Rewrite every line of text in the material below as a JSON list of strings, one string per line, with blank lines omitted. Leave the pictures out of the answer.
Segment Start: DATA SUPPLIED
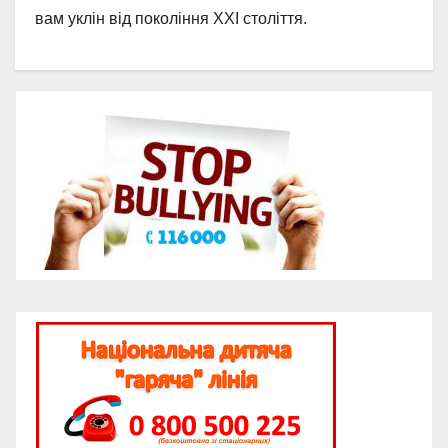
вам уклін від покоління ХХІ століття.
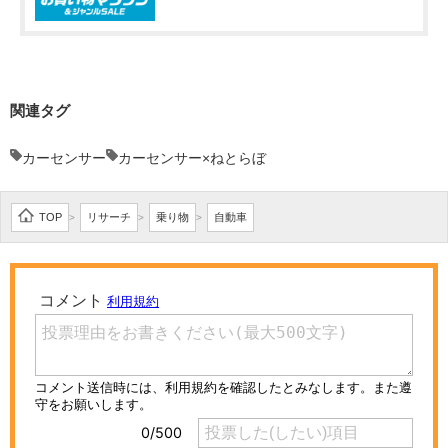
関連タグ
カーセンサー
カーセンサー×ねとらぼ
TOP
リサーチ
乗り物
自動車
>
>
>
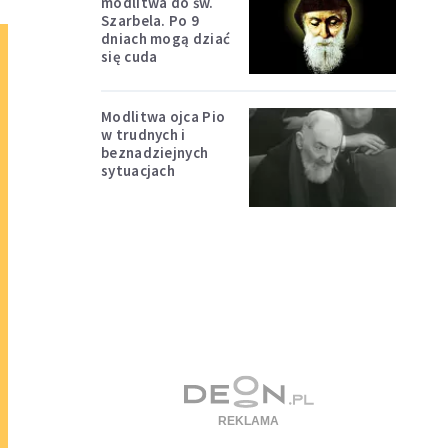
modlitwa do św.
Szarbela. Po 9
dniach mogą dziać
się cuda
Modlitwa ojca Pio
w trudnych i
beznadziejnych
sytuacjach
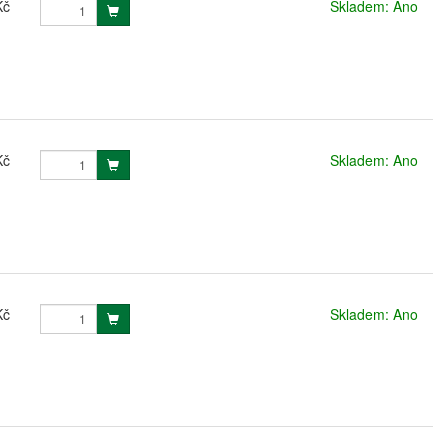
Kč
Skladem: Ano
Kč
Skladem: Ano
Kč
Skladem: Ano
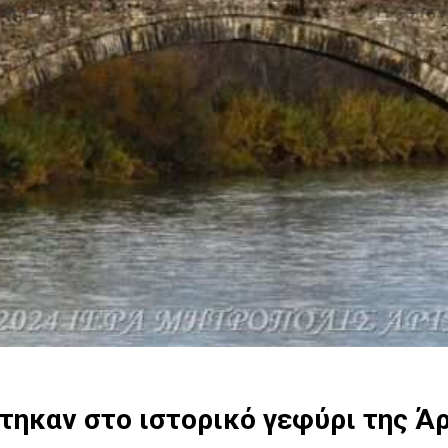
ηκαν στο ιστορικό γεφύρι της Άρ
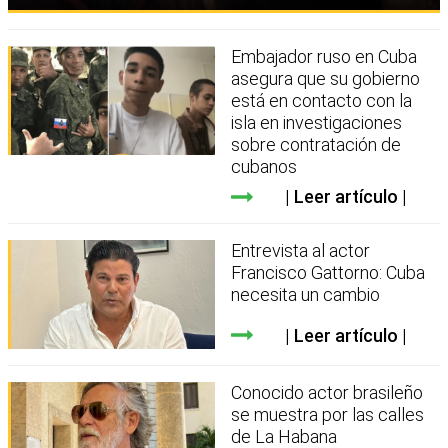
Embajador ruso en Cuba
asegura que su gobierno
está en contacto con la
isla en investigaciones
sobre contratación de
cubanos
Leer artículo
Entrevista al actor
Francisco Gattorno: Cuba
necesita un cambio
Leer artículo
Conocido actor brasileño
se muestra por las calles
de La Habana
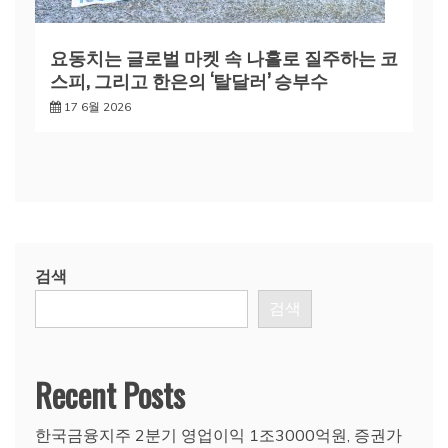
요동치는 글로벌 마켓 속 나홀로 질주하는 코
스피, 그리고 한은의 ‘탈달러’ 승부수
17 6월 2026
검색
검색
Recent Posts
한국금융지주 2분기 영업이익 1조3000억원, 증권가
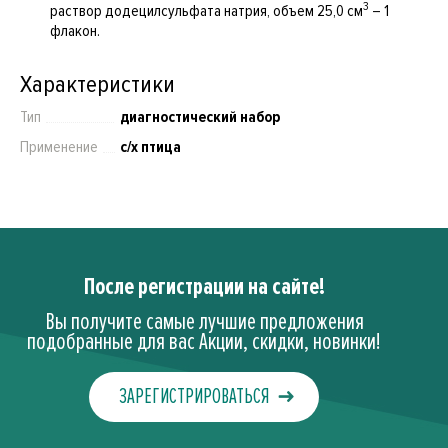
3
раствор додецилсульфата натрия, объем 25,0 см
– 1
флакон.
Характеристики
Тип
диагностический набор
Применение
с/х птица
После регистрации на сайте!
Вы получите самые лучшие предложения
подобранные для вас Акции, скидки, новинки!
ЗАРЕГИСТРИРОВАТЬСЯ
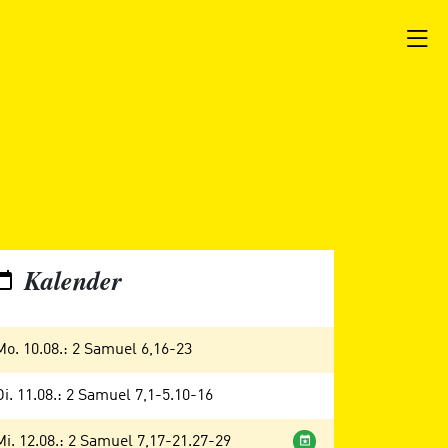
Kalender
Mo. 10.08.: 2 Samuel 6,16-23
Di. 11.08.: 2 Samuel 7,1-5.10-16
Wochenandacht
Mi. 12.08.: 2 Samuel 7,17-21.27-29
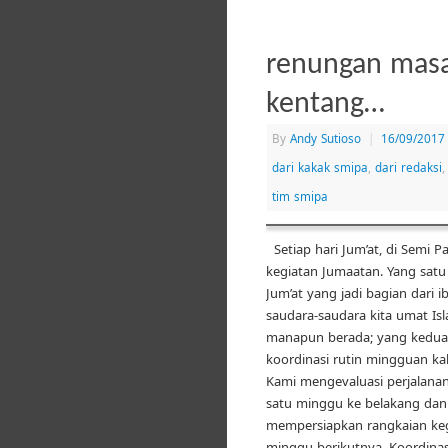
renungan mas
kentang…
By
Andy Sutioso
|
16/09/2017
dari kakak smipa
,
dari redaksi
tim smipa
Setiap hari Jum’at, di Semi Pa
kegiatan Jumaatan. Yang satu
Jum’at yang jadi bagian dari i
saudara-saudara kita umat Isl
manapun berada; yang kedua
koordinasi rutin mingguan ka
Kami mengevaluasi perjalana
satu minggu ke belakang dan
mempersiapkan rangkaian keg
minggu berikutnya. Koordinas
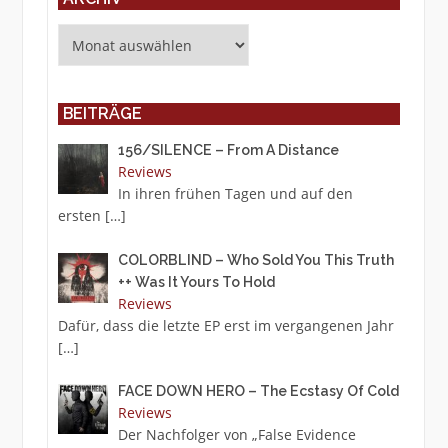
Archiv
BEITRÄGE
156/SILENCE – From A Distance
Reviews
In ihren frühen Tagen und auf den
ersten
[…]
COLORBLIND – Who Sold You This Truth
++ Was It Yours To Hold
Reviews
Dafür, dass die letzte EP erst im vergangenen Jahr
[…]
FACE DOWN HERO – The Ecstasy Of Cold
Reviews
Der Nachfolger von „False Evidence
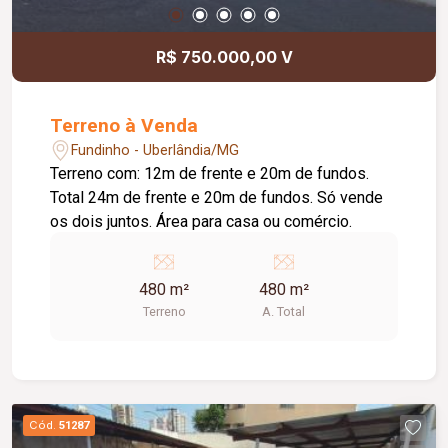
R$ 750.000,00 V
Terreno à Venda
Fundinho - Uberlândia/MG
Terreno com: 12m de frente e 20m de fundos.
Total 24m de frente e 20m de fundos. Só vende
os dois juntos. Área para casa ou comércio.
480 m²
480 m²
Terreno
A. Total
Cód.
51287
Segment End: DATA SUPPLIED
TASK ANSWER >>
[
  "вам уклін від покоління ХХІ століття.",
  "関連タグ",
  "カーセンサー",
  "カーセンサー×ねとらぼ",
  "TOP",
  "リサーチ",
  "乗り物",
  "自動車",
  ">",
  ">",
  ">",
  "modlitwa do św.",
  "Szarbela. Po 9",
  "dniach mogą dziać",
  "się cuda",
  "Modlitwa ojca Pio",
  "w trudnych i",
  "beznadziejnych",
  "sytuacjach",
  "Kč",
  "Skladem: Ano",
  "Kč",
  "Skladem: Ano",
  "Kč",
  "Skladem: Ano",
  "ηκαν στο ιστορικό γεφύρι της Άρ",
  "Embajador ruso en Cuba",
  "asegura que su gobierno",
  "está en contacto con la",
  "isla en investigaciones",
  "sobre contratación de",
  "cubanos",
  "Leer artículo",
  "Entrevista al actor",
  "Francisco Gattorno: Cuba",
  "necesita un cambio",
  "Leer artículo",
  "Conocido actor brasileño",
  "se muestra por las calles",
  "de La Habana",
  "요동치는 글로벌 마켓 속 나홀로 질주하는 코",
  "스피, 그리고 한은의 ‘탈달러’ 승부수",
  "17 6월 2026",
  "검색",
  "검색",
  "Recent Posts",
  "한국금융지주 2분기 영업이익 1조3000억원, 증권가",
  "3",
  "раствор додецилсульфата натрия, объем 25,0 см",
  "– 1",
  "флакон.",
  "Характеристики",
  "Тип",
  "диагностический набор",
  "Применение",
  "с/х птица",
  "После регистрации на сайте!",
  "Вы получите самые лучшие предложения",
  "подобранные для вас Акции, скидки, новинки!",
  "ЗАРЕГИСТРИРОВАТЬСЯ",
  "Kalender",
  "Mo. 10.08.: 2 Samuel 6,16-23",
  "Di. 11.08.: 2 Samuel 7,1-5.10-16",
  "Wochenandacht",
  "Mi. 12.08.: 2 Samuel 7,17-21.27-29",
  "renungan mas",
  "kentang…",
  "By",
  "Andy Sutioso",
  "|",
  "16/09/2017",
  "dari kakak smipa",
  ",",
  "dari redaksi",
  "tim smipa",
  "Setiap hari Jum’at, di Semi Pa",
  "kegiatan Jumaatan. Yang satu",
  "Jum’at yang jadi bagian dari i",
  "saudara-saudara kita umat Isl",
  "manapun berada; yang kedua",
  "koordinasi rutin mingguan ka",
  "Kami mengevaluasi perjalana",
  "satu minggu ke belakang dan",
  "mempersiapkan rangkaian keg",
  "minggu berikutnya. Koordinas",
  "Archiv",
  "BEITRÄGE",
  "156/SILENCE – From A Distance",
  "Reviews",
  "In ihren frühen Tagen und auf den",
  "ersten",
  "[…]",
  "COLORBLIND – Who Sold You This Truth",
  "++ Was It Yours To Hold",
  "Reviews",
  "Dafür, dass die letzte EP erst im vergangenen Jahr",
  "[…]",
  "FACE DOWN HERO – The Ecstasy Of Cold",
  "Reviews",
  "Der Nachfolger von „False Evidence",
  "R$ 750.000,00 V",
  "Terreno à Venda",
  "Fundinho - Uberlândia/MG",
  "Terreno com: 12m de frente e 20m de fundos.",
  "Total 24m de frente e 20m de fundos. Só vende",
  "os dois juntos. Área para casa ou comércio.",
  "480 m²",
  "480 m²",
  "Terreno",
  "A. Total",
  "Cód.",
  "51287"
]